Many cultures, as far back as the ancient Egyptians, have associated the giving of food with the dead peacefully passing away. There is even evidence to suggest that the early Greeks gave their prisoners a last meal, and the Romans definitely let gladiators eat a mouthwatering snack. In pre-modern Europe, the giving of a final meal symbolized making peace with the host, and the prisoner forgiving all involved with his death, including the witness and executioner. It supposedly prevented the executed from coming back as a ghost.
Prisoners should be offered a proper last meal. For one, it is simply inhumane not to. Considering that the government can legally kill a convicted murderer by decapitation, hanging, gas chamber, firing squad, electrocution, stoning, or lethal injection, it isn’t too much to ask for a consolation meal before that happens.
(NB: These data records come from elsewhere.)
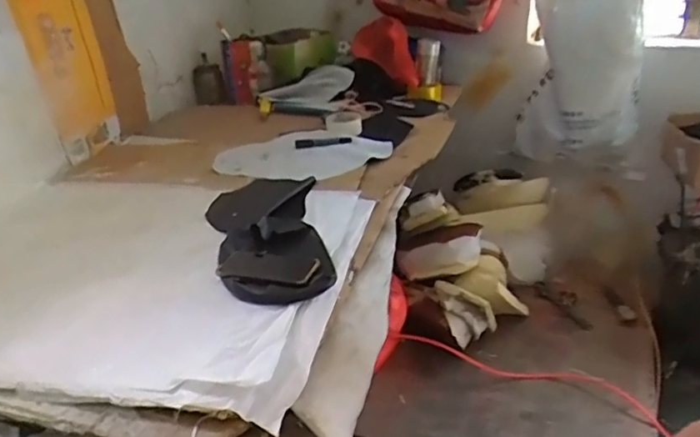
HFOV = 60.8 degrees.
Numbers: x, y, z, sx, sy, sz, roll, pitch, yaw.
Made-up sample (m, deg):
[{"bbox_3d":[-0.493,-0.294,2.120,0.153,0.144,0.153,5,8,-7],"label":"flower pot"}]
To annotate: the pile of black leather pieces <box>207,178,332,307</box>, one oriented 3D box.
[{"bbox_3d":[-0.159,0.025,1.125,0.219,0.056,0.454,-6,25,-6],"label":"pile of black leather pieces"}]

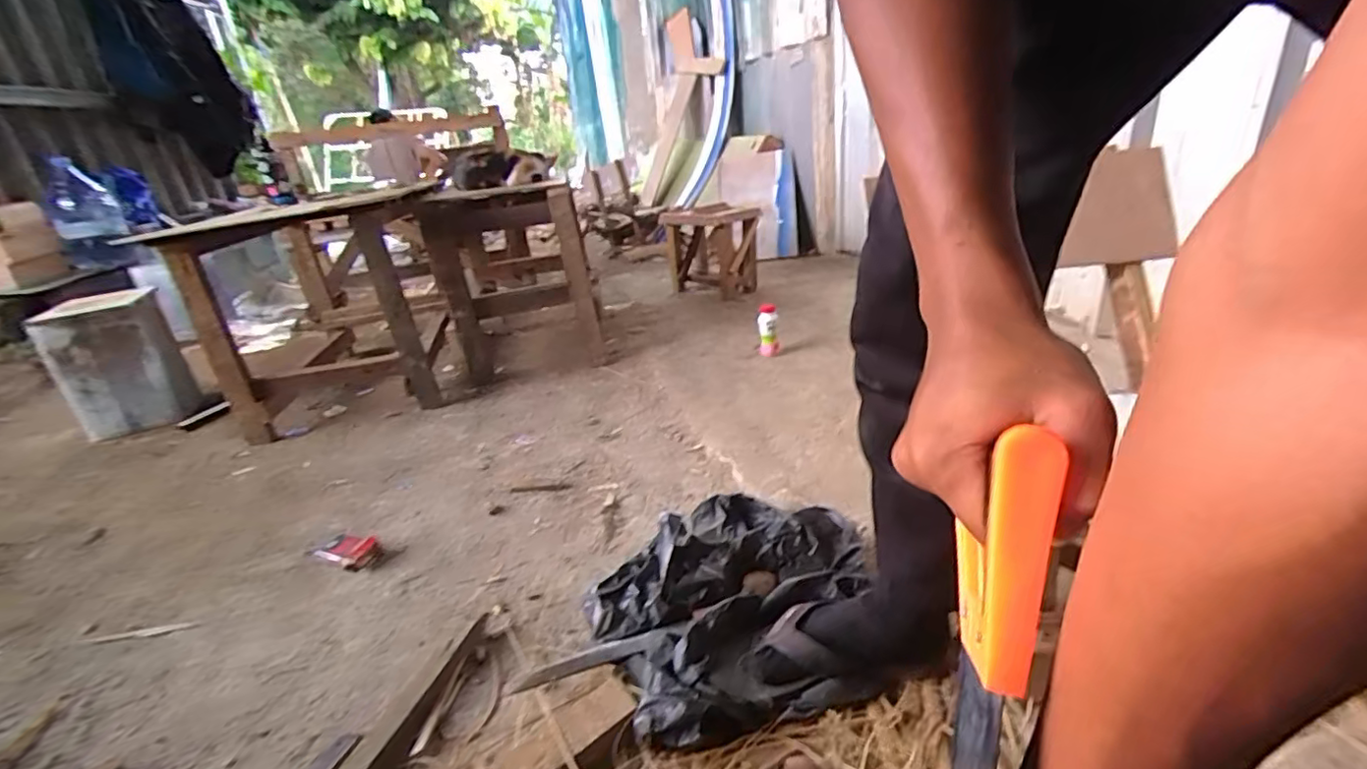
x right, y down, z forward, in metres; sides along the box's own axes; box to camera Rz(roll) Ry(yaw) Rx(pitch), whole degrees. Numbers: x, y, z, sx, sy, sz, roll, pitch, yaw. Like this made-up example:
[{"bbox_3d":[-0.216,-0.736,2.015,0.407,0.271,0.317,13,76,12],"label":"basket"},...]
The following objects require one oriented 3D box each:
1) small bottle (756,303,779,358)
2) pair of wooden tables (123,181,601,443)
[{"bbox_3d":[0.238,-0.149,1.661,0.057,0.139,0.050,-3,24,11],"label":"small bottle"},{"bbox_3d":[-0.786,-0.266,1.734,0.999,0.526,0.593,-11,24,-8],"label":"pair of wooden tables"}]

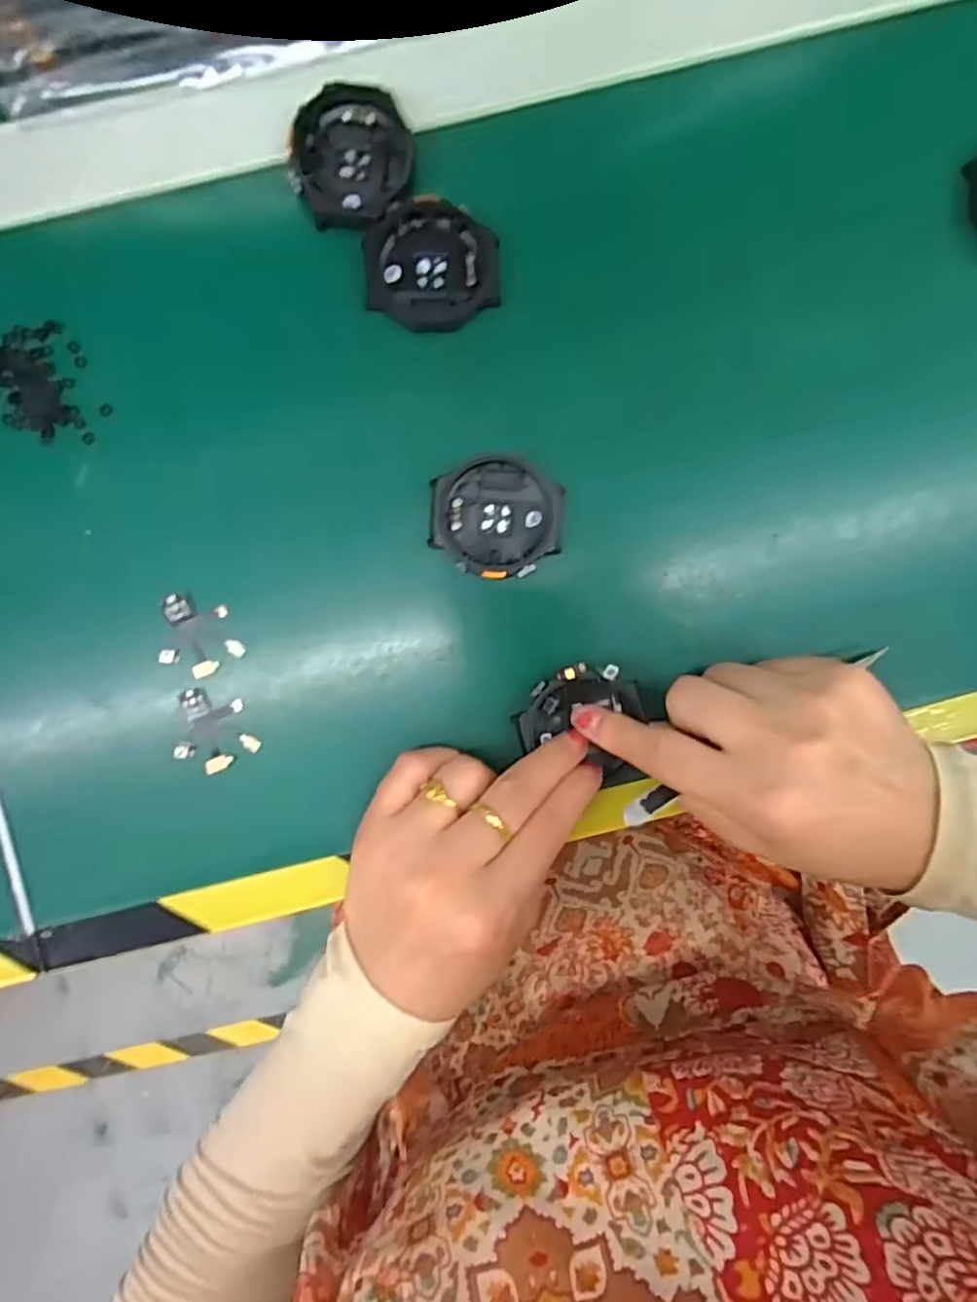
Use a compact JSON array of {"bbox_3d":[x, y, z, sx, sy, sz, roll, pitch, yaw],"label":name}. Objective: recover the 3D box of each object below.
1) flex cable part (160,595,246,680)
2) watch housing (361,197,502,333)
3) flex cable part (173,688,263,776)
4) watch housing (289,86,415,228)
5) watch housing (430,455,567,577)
[{"bbox_3d":[-0.118,-0.006,0.258,0.032,0.004,0.032,5,92,0],"label":"flex cable part"},{"bbox_3d":[-0.023,-0.156,0.254,0.054,0.006,0.050,-1,92,0],"label":"watch housing"},{"bbox_3d":[-0.112,0.033,0.259,0.033,0.004,0.033,6,92,0],"label":"flex cable part"},{"bbox_3d":[-0.054,-0.200,0.252,0.047,0.009,0.052,3,92,0],"label":"watch housing"},{"bbox_3d":[0.003,-0.055,0.257,0.052,0.011,0.049,2,92,0],"label":"watch housing"}]

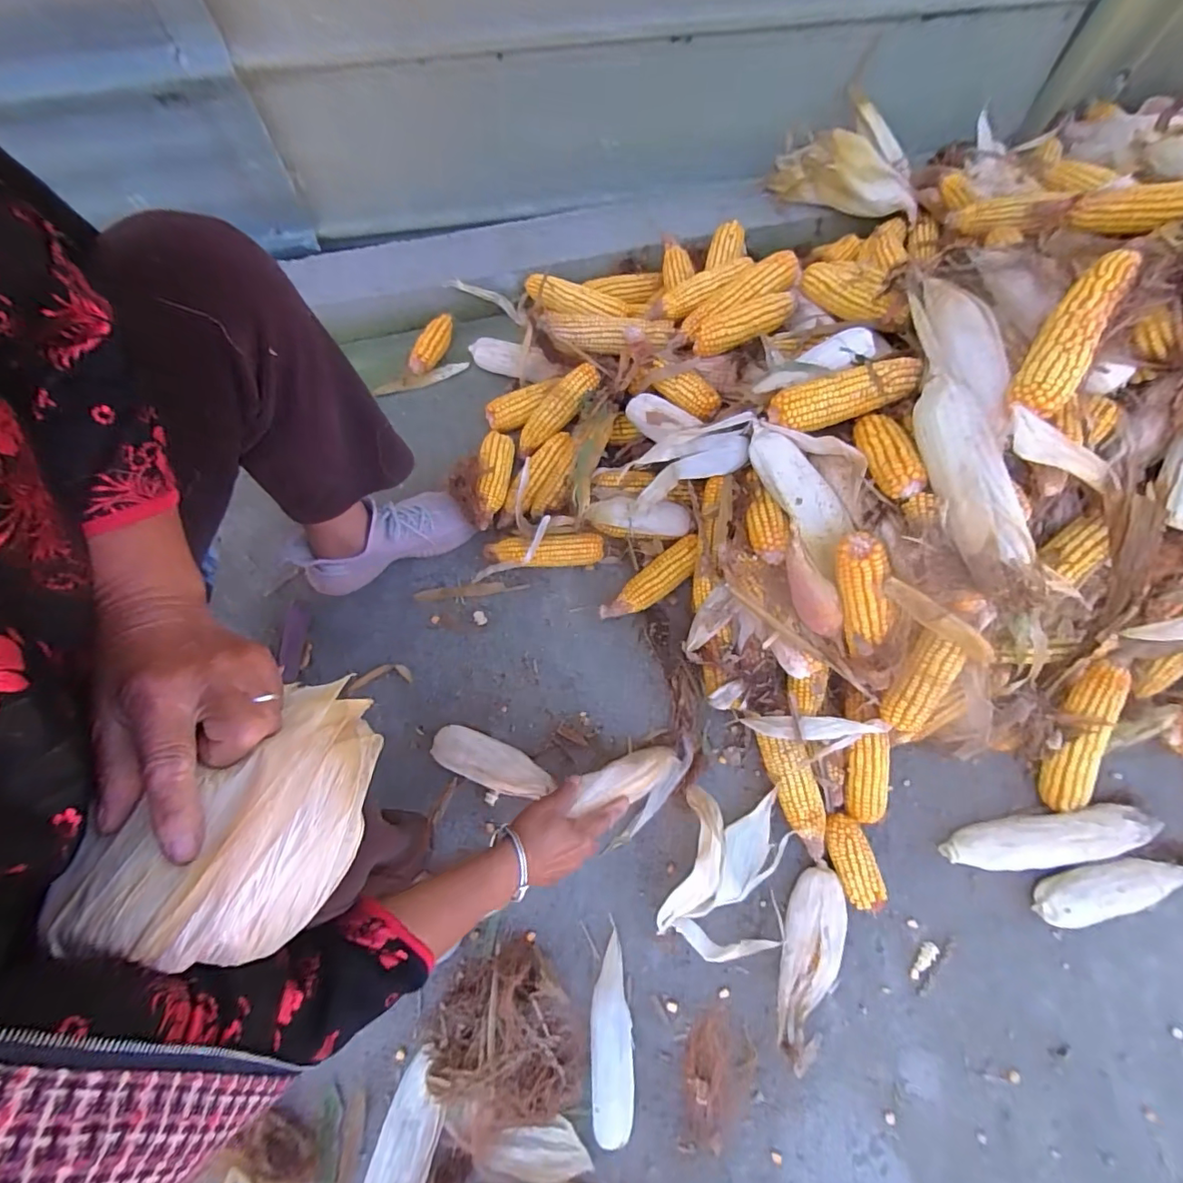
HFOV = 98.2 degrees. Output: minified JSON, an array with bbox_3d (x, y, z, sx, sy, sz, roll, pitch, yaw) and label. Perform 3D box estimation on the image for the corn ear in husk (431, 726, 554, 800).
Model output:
[{"bbox_3d":[-0.125,0.217,0.646,0.154,0.056,0.053,21,74,6],"label":"corn ear in husk"}]

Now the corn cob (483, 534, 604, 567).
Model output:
[{"bbox_3d":[-0.067,-0.053,0.733,0.164,0.045,0.041,-3,73,-2],"label":"corn cob"}]

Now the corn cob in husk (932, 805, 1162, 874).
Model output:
[{"bbox_3d":[0.569,0.304,0.634,0.270,0.048,0.058,-8,73,-3],"label":"corn cob in husk"}]

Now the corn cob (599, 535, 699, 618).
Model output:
[{"bbox_3d":[0.086,-0.011,0.721,0.165,0.043,0.049,-37,77,-11],"label":"corn cob"}]

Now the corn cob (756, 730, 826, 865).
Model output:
[{"bbox_3d":[0.253,0.248,0.638,0.046,0.056,0.157,-18,74,-6],"label":"corn cob"}]

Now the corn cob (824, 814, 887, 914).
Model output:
[{"bbox_3d":[0.315,0.326,0.625,0.046,0.047,0.102,-15,73,-5],"label":"corn cob"}]

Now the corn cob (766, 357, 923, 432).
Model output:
[{"bbox_3d":[0.288,-0.224,0.583,0.158,0.046,0.054,-12,73,-4],"label":"corn cob"}]

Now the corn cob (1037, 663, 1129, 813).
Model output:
[{"bbox_3d":[0.592,0.179,0.621,0.053,0.036,0.197,6,105,1],"label":"corn cob"}]

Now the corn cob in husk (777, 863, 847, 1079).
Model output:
[{"bbox_3d":[0.247,0.430,0.592,0.065,0.047,0.214,15,73,4],"label":"corn cob in husk"}]

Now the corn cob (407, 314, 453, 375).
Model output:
[{"bbox_3d":[-0.261,-0.406,0.840,0.037,0.036,0.108,33,89,9],"label":"corn cob"}]

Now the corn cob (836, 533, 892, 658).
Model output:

Texas stopped dishing out special repasts for the soon-to-be-executed because a Texas Senator, John Whitmire, got angry when convicted murderer Lawrence Russell Brewer requested a frightfully large last meal and ate none of it. Brewer ordered two chicken-fried steaks with gravy and sliced onions, a triple-patty bacon cheeseburger, a bowl of fried okra with ketchup, a pound of barbecued meat with half of a loaf of white bread, a portion of three fajitas, a meat-lover’s pizza (topped with pepperoni, ham, beef, bacon, and sausage), a pint of Blue Bell, a serving of ice cream, a slab of peanut-butter fudge with crushed peanuts, and a serving equivalent to three root beers. However, it seems rather unfair that because of an individual’s mistake, every inmate on death row in the entire state Texas has to be punished; it’s like penalizing the whole class because a solitary person threw a paper airplane.
There are other ways Texas could go about giving those on death penalty last meals while preventing the same thing from happening again. Some states set a price limit. For example, for the prisoners in Florida, the cost may not exceed $40 and has to be purchased locally; Oklahoma has a limit of $15. Other states have a menu to choose from.
Write a letter to Texas Senators or the prisons themselves and oppose this unjustness by giving alternatives like a price limit on the menu, or simply say that it is just not right to be the only state to participate in such cruelty. If you are unwilling to do that, contact your own Senators or congressional representatives and ask them to encourage the Texans to change this cruel law to a more lenient substitute.